Health officials strongly recommend that people who are most at risk for complications from influenza get an annual flu shot. Those most at risk include:

* People 50 years of age and older
* People with chronic illnesses
* Children six months to 18 years of age
* Residents of nursing homes or other chronic care facilities

Children under six months of age cannot receive flu vaccine, so household contacts should be vaccinated to protect the very young.

In addition, flu shots are strongly recommended for health-care workers in order to help protect those most susceptible to influenza.
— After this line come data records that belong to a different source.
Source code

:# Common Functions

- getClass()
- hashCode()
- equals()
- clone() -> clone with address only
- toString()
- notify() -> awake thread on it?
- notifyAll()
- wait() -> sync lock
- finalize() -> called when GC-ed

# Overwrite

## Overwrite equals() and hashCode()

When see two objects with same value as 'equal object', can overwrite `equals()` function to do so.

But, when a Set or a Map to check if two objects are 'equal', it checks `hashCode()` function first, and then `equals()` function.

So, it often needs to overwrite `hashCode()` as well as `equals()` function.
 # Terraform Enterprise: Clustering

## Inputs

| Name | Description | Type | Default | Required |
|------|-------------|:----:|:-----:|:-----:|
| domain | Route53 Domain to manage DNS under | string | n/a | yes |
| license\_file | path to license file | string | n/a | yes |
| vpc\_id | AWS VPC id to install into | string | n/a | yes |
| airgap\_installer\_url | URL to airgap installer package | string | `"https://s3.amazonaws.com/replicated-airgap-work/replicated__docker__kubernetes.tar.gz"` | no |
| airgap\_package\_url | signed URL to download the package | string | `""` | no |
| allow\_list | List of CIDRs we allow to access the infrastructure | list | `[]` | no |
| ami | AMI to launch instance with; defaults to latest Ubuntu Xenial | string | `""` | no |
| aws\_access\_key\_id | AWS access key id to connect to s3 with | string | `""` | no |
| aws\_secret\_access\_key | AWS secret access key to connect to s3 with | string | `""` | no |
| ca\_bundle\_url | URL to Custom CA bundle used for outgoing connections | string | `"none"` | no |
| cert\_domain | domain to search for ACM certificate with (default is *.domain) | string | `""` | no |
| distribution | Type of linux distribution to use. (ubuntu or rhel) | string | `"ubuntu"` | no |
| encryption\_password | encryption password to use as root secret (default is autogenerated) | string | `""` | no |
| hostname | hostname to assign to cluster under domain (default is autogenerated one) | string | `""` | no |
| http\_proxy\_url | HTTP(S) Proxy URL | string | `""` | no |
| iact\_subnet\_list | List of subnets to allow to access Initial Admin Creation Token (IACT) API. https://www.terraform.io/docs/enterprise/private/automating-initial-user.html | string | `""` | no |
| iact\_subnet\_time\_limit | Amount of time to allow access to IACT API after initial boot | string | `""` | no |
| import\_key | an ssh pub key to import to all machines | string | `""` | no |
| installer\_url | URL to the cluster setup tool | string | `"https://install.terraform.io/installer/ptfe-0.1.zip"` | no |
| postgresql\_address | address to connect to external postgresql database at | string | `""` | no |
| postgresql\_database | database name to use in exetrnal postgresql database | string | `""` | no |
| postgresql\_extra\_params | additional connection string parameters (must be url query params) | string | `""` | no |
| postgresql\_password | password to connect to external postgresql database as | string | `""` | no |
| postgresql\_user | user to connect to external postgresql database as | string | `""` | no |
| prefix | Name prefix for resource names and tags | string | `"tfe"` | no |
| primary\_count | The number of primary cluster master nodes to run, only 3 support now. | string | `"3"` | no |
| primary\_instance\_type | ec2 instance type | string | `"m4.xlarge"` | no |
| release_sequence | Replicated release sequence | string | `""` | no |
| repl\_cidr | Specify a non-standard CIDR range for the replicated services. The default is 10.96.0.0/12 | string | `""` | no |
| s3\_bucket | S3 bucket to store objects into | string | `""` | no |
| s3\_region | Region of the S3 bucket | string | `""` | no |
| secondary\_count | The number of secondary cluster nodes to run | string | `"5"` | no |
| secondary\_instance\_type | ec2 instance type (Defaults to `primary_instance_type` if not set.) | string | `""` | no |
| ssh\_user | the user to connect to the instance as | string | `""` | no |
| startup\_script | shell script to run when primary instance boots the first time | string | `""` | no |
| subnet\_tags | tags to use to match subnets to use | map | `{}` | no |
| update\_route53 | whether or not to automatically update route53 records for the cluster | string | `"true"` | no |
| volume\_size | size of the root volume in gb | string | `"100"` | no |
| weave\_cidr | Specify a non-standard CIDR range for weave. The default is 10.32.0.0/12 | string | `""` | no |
Ehresmann noted that not only should people who are in the high risk groups get immunized, but also people who have regular contact with them should strongly consider being immunized. "People in these groups can end up in the hospital – or even die – if they get the flu."

Each year in the United States, an average of 36,000 people die and more than 200,000 people are hospitalized due to influenza. In Minnesota, hundreds of people, young and old, are hospitalized each year due to complications of influenza. It is one of the leading causes of death for people 65 and older, but children under five have high rates of hospitalization also.